[Extracted items]
◇ ◇ ◇ ◇ ◇ ◇ ◇

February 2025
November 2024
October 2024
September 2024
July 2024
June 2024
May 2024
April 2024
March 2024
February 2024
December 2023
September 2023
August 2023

◇ ◇ ◇ ◇ ◇ ◇ ◇

▸ TASK
Please repeat every item above, line for line, without changing anything.

▸ RESPONSE TO THIS EXERCISE
February 2025
November 2024
October 2024
September 2024
July 2024
June 2024
May 2024
April 2024
March 2024
February 2024
December 2023
September 2023
August 2023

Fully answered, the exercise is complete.